* _GOAL_: Copy out every line in the rows below that contains the word "false".
** START ROWS **
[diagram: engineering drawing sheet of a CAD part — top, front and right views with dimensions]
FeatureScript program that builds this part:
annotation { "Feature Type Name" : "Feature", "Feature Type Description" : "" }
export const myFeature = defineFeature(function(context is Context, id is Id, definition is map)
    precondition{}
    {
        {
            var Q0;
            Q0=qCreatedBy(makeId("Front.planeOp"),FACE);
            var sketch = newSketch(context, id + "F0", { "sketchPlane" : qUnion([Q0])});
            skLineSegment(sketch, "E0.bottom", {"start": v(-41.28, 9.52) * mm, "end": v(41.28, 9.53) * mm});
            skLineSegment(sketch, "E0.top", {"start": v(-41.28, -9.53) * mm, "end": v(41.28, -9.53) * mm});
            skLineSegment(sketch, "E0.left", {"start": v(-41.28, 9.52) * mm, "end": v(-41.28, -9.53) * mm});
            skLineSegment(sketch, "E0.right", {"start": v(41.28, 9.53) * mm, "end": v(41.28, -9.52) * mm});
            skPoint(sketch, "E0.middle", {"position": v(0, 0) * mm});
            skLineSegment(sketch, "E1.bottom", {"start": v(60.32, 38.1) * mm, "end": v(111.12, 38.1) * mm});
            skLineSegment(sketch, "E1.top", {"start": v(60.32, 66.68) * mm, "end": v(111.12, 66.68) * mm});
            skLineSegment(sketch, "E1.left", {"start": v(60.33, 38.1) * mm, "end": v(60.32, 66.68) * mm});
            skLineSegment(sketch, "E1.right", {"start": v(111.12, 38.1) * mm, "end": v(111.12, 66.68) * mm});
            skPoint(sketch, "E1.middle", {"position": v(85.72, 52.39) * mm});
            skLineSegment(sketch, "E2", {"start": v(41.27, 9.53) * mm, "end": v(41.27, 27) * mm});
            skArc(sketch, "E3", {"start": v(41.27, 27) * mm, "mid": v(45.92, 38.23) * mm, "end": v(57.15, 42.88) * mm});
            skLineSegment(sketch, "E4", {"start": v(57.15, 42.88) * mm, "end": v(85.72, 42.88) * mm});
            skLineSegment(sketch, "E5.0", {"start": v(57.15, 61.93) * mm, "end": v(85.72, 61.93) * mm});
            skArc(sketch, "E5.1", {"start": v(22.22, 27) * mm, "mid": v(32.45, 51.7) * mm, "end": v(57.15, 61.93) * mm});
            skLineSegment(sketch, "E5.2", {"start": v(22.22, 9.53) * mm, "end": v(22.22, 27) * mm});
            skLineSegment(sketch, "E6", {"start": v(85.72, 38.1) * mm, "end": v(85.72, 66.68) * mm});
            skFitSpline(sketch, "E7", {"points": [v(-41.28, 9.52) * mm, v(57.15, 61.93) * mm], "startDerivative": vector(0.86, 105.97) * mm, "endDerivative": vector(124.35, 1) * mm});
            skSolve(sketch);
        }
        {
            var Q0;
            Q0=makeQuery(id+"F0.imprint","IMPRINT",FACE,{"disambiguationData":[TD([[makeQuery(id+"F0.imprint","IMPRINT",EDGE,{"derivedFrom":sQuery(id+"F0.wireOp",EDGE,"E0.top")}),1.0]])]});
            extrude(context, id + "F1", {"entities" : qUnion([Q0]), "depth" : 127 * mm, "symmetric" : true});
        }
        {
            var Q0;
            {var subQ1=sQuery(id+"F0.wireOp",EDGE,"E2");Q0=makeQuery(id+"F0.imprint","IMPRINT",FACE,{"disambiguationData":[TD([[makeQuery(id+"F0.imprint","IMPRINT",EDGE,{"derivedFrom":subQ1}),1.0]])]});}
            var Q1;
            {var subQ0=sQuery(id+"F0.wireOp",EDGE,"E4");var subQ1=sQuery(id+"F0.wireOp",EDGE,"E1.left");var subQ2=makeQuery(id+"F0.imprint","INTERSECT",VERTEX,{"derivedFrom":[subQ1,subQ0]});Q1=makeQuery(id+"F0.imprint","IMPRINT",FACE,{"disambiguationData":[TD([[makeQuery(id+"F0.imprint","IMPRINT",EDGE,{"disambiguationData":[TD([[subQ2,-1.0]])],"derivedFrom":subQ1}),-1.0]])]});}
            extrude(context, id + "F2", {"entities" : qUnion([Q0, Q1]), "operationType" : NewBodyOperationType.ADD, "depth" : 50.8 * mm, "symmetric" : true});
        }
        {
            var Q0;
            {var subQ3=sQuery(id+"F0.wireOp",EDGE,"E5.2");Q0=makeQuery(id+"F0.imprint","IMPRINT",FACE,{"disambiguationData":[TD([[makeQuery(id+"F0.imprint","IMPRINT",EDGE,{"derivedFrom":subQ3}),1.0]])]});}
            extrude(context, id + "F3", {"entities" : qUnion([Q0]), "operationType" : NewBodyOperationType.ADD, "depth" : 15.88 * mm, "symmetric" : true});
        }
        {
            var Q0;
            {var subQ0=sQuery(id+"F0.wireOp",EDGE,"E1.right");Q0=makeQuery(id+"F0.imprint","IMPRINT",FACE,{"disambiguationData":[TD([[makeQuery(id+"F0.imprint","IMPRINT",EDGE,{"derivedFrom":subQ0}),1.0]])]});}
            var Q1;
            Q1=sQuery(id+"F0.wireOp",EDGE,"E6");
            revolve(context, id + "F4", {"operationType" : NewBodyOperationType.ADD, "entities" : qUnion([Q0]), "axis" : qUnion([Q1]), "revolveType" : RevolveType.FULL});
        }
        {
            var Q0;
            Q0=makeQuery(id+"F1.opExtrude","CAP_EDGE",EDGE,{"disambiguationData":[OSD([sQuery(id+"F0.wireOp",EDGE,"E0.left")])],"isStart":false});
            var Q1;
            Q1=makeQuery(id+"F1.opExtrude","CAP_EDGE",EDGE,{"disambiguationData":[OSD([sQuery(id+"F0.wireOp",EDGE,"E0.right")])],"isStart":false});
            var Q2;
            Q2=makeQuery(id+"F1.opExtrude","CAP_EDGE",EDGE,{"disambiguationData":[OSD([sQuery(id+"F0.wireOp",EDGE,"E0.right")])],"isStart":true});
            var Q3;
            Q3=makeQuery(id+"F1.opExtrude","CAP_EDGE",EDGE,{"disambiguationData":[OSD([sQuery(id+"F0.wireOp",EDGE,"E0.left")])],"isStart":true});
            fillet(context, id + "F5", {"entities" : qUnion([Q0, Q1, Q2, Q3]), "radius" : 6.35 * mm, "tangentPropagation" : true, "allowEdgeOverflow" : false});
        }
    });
** END ROWS **
* _RESULT OF THIS TASK_:
            Q0=makeQuery(id+"F1.opExtrude","CAP_EDGE",EDGE,{"disambiguationData":[OSD([sQuery(id+"F0.wireOp",EDGE,"E0.left")])],"isStart":false});
            Q1=makeQuery(id+"F1.opExtrude","CAP_EDGE",EDGE,{"disambiguationData":[OSD([sQuery(id+"F0.wireOp",EDGE,"E0.right")])],"isStart":false});
            fillet(context, id + "F5", {"entities" : qUnion([Q0, Q1, Q2, Q3]), "radius" : 6.35 * mm, "tangentPropagation" : true, "allowEdgeOverflow" : false});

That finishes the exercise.